Only recently researchers have been able to characterize “ageing” and “longevity” independently, thanks to the substantial breakthroughs in decoding technology and computational techniques. But the question is why should you know the difference? As the English proverb goes “Keep your friends close and enemies closer”
Senescence, or just a reduction in our biological activities and also our capacity to adjust under metabolic strain, is due to ageing! It is tough to describe ageing in a single sentence. Ageing entails the loss of abilities, yet it could possess certain advantages.
Ageing is a biological phenomenon, comprising cognitive, interpersonal, and other factors. Our systems gradually lose their capacity to operate from a purely biological standpoint.
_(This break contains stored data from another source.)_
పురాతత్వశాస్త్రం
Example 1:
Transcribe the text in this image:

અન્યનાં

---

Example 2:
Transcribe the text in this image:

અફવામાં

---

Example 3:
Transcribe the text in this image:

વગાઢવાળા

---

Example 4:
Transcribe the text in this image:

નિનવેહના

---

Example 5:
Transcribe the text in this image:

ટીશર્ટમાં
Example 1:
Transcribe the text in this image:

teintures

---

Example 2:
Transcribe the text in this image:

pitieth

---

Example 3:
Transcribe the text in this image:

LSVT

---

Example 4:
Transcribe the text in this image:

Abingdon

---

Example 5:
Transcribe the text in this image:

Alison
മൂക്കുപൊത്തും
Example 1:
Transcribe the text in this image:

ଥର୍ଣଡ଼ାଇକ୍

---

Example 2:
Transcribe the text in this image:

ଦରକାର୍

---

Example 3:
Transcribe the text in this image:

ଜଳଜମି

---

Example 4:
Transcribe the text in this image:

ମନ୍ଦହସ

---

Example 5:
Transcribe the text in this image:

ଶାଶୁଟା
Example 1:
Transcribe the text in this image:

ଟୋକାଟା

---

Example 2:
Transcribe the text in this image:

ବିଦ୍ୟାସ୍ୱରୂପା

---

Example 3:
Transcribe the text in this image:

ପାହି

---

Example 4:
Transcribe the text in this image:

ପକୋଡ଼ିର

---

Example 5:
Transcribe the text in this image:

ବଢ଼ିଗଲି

The term “Ageing” is a dynamic one. When talked about socially, it often indicates the experience and wisdom of a person, and when talked about casually, it refers to just a number. However, when talked about biologically, it is not always very pleasant.
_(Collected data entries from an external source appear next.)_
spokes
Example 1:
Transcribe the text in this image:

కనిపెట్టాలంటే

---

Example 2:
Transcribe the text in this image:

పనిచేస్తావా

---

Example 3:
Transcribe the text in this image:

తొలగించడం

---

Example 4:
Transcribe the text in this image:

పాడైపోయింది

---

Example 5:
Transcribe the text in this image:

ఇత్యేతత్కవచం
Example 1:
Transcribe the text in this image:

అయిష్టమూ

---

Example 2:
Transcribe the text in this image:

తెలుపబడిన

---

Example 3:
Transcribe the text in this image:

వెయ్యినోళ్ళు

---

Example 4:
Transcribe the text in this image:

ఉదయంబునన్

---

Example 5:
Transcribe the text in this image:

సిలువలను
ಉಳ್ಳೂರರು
On the other hand, when scientists talk about the term “longevity,” they are frequently referring to all of the following notions at once: extending one’s optimum life expectancy, improving one’s average health, and eventually slowing down the rate of ageing.
Longevity is governed by evolutionarily chosen genes for reproduction benefit, according to scientists who used complicated mathematics to prove it. Grandparenthood, for example, could be viewed as an unintended consequence of set genetic programming that maximizes growth, maturity, and reproduction, and assures offspring’s reproductive fitness.
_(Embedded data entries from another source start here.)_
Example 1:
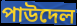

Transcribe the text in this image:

পাউদেল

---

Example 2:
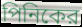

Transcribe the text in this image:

পিনিকের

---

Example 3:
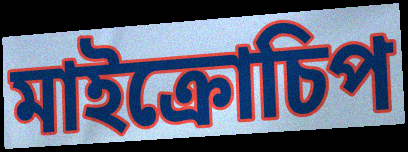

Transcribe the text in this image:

মাইক্রোচিপ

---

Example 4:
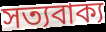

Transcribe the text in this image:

সত্যবাক্য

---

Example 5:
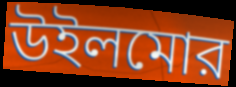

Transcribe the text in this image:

উইলমোর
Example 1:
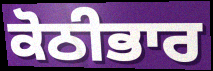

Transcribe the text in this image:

ਕੋਠੀਭਾਰ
But usually, when we talk about lifetime, we tend to overlook the fact that the majority of our final decades are spent in hospital beds, battling the dangers of age-related diseases.
Longevity is the true solution to such problems. It refers to extending a person’s lifespan so that their biology remains functional and youthful for a longer period of time. Meaning even though death is irreversible we still get to enjoy more pit stops before we reach the end of the road!!
Just because the above two notions are not the same does not imply they are not at all related.
The pace of ageing may alter the duration of life, and differentiating human biological ageing from longevity could be challenging.
Lifespan, as well as longevity, are unrelated to neither improving health nor ageing (according to a particular school of thought!!). That is to say, distinct forces are at work.
Biological ageing is a process of accumulation of structural and functional damage that leads to an overall decline in the organism’s optimal biology.
Although ageing, was “inevitable” at one point in time we could postpone such grand inevitabilities.
You could say ageing is an unavoidable and permanent phenomenon, but this does not necessarily mean a bad thing.
Humanity has reached a tipping point in terms of lifespan, and the accompanying shifts that is set to impact our economies, relations, vocations, and more in the next few years. However, we know this much that trying to cope with the ever-fast tempo of such developments, as well as trying to determine what or how we could incorporate such developments into our personal lives, will prove to be extremely difficult but not unachievable. While today’s approaches in medicine focus more on predictive and preventive measures, it is imperative that we pay attention to any ‘red flags’ that have been disposed of.